Suspension: to the average driver, it’s a collection of springy things underneath your vehicle that makes it ride the way it rides. The closest most folks have ever been to a shock absorber or strut has been in the Canadian Tire flyer on Thursday evening—but today, we’re going to change that, with our Illustrated Guide to Suspension!
After reading and browsing through the photos below, you’ll understand the basics of suspension components, popular suspension system anatomies, some high-tech advances in the world of suspension, and what happens when your suspension wears out and needs maintenance.
There’s a complicated elastokinematic (that means springy things that move) orchestra of parts and pieces at work beneath your ride, just waiting to be discovered. Let’s jump in.
Springs store energy created when your ride whacks a monster pothole or road-crater driving down the street. Springs compress and rebound, absorbing and storing the energy of a bump in the road, and releasing it slowly, to prevent the energy of a bump from going straight up your spine. Springs can come in all shapes and sizes, calibrated to create precise characteristics related to ride height, ride quality and handling. Thing is, once set in motion by a bump, springs want to keep doing their spring-thing and bounce all over the place like a kangaroo who just drank a case of Red Bull. This is called oscillation, and left unchecked, it would screw up your ride’s handling and make you sea-sick and barfy.

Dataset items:
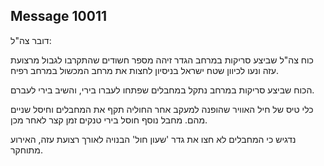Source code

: ## Message 10011

דובר צה"ל: 

כוח צה"ל שביצע סריקות במרחב הגדר זיהה מספר חשודים שהתקרבו לגבול מרצועת עזה ונעו לכיוון שטח ישראל בניסיון לחצות את מרחב המכשול במרחב רפיח. 

הכוח שביצע סריקות במרחב נתקל במחבלים שפתחו לעברו בירי, והשיב בירי לעברם.

כלי טיס של חיל האוויר שהופנה למעקב אחר החוליה תקף את המחבלים וחיסל שניים מהם. מחבל נוסף חוסל בירי טנקים זמן קצר לאחר מכן.

נדגיש כי המחבלים לא חצו את גדר 'שעון חול' הבנויה לאורך רצועת עזה, האירוע מתוחקר.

Request 1:
Answer these questions from the suspension guide:
(a) According to the guide, where have most people come closest to a shock absorber or strut?
(b) What does the guide say "elastokinematic" means?
(c) What is the name for springs bouncing around after a bump?
Request 2: Reproduce the passage of the suspension guide between "There’s a complicated" and "sea-sick and barfy.", inclusive, word for word.

Result 1:
(a) In the Canadian Tire flyer on Thursday evening.
(b) Springy things that move.
(c) Oscillation.

Result 2:
There’s a complicated elastokinematic (that means springy things that move) orchestra of parts and pieces at work beneath your ride, just waiting to be discovered. Let’s jump in.
Springs store energy created when your ride whacks a monster pothole or road-crater driving down the street. Springs compress and rebound, absorbing and storing the energy of a bump in the road, and releasing it slowly, to prevent the energy of a bump from going straight up your spine. Springs can come in all shapes and sizes, calibrated to create precise characteristics related to ride height, ride quality and handling. Thing is, once set in motion by a bump, springs want to keep doing their spring-thing and bounce all over the place like a kangaroo who just drank a case of Red Bull. This is called oscillation, and left unchecked, it would screw up your ride’s handling and make you sea-sick and barfy.